3.1 bil are in timed deposits (CD's)
1.5 bil are in FHLB advances
equity is leveraged at slightly below 10x

Currently EWBC forward earnings estimate for 4q's are ---(.07 .08 .13 .22=.50)

forward p/e on this pig is 30x (with share price of 15)

TTM p/e is negative though due to impairment on pref stock's and pref trust pools (much having to due with FRE FNM)...so while i do not expect this pig to repeat its dismal performance of the past two q's i do not even expect them to meet analysts expectaions if CA economy continues its current path...and even if they do meet expectations this pig still has a sky high valuation, is dependant on CD deposits and FHLB advances to carry assets, and has a realtivly undiversified loan book in a pretty hard hit area of the economy



Saturday, November 8, 2008

Paulsson says "I Be The Man Motha Farking biatches"

Interesting comments on behind the scene high profile bank failure...Anyway I for one was surprised by TPG's initial investment and WM's longevity, surprised by the death spiral financing clause associated with it, and then surprised by WM's strange and rapid downfall. Interesting to note that the initial 19 on the naked short list were only PD's...now I am not conspiracy minded too much but it is also interesting to note that WM took the big dirt nap on a THURSDAY while congress was mulling over the PACKAGE...

Treasury's Paulson warned WaMu CEO to sell before it failed

Two months before Washington Mutual failed, Treasury Secretary Henry Paulson warned then-CEO Kerry Killinger that he ought to sell the Seattle-based thrift before it deteriorated further.

Rami Grunbaum, deputy business editor, and Seattle Times Business staff


Two months before Washington Mutual failed, Treasury Secretary Henry Paulson warned then-CEO Kerry Killinger that he ought to sell the Seattle-based thrift before it deteriorated further.

"Paulson said, 'You should have sold to JPMorgan Chase in the spring, and you should do so now. Things could get a lot more difficult for you,' " said one of several current and former high-ranking WaMu executives familiar with details of the call.

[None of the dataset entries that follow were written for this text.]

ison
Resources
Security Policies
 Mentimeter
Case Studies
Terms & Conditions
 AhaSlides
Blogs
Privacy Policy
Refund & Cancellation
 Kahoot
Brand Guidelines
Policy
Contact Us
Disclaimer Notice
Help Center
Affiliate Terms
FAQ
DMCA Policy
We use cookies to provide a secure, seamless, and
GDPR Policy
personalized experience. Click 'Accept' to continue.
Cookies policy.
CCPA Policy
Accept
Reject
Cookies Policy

Paulson's July comment, which has not been previously reported, caught Killinger and his top brass off-guard, executives said. Bank officials had recently raised $7.2 billion in capital from investors led by private-equity fund TPG, and they thought that was enough money to weather the worsening mortgage crisis.

Killinger declined to comment for this article, and WaMu executives close to him spoke only on condition of anonymity. A Treasury spokeswoman said it does not comment on Paulson's private conversations.

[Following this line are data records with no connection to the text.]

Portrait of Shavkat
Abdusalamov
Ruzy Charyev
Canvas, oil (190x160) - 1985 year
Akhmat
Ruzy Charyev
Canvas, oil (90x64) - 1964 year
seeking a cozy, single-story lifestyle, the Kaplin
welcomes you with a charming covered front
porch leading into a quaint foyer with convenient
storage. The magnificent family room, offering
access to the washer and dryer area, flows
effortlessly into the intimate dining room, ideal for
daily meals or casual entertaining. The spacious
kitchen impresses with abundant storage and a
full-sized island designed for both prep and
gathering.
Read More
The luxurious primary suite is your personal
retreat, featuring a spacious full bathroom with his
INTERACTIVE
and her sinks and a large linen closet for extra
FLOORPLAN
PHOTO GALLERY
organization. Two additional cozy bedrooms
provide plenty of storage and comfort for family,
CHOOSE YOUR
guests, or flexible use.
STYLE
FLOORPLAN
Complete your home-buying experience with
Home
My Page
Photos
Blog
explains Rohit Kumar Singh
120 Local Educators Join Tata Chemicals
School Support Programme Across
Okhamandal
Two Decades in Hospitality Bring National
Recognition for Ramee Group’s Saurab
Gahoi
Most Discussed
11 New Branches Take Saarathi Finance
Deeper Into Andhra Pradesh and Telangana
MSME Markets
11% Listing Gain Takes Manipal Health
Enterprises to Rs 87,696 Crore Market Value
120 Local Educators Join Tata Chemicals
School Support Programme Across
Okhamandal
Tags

Last spring, JPMorgan offered up to $8 a share for WaMu, with the final price depending on how its loans performed. Instead, WaMu sold a partial stake to TPG. When WaMu was seized by federal regulators Sept. 25, most of its banking operations were sold to JPMorgan for $1.9 billion — and the company's stock was rendered worthless.

Killinger called Paulson in July to ask that the Treasury secretary use his influence with the Securities and Exchange Commission to add WaMu to a list of 19 financial institutions that were temporarily protected from a form of trading called "naked short selling" that can drive share prices artificially low.

Paulson refused to help Killinger get WaMu on the list.

WaMu did get on a subsequent list: In mid-September, panic in the stock market prompted the SEC to ban all short selling on 799 financial-institution stocks.

That ban came too late for the Seattle thrift, which failed the next week after a run on the bank that was precipitated by credit-rating agencies reducing WaMu's debt to junk-bond status. Its declining ratings were due partly to its falling stock price, which had been harmed by short selling.

The WaMu executives did not accuse Paulson of pushing WaMu to fail. Although the thrift's primary regulator, the Office of Thrift Supervision is a bureau of the Treasury, the head of the OTS reports to the president rather than to Paulson.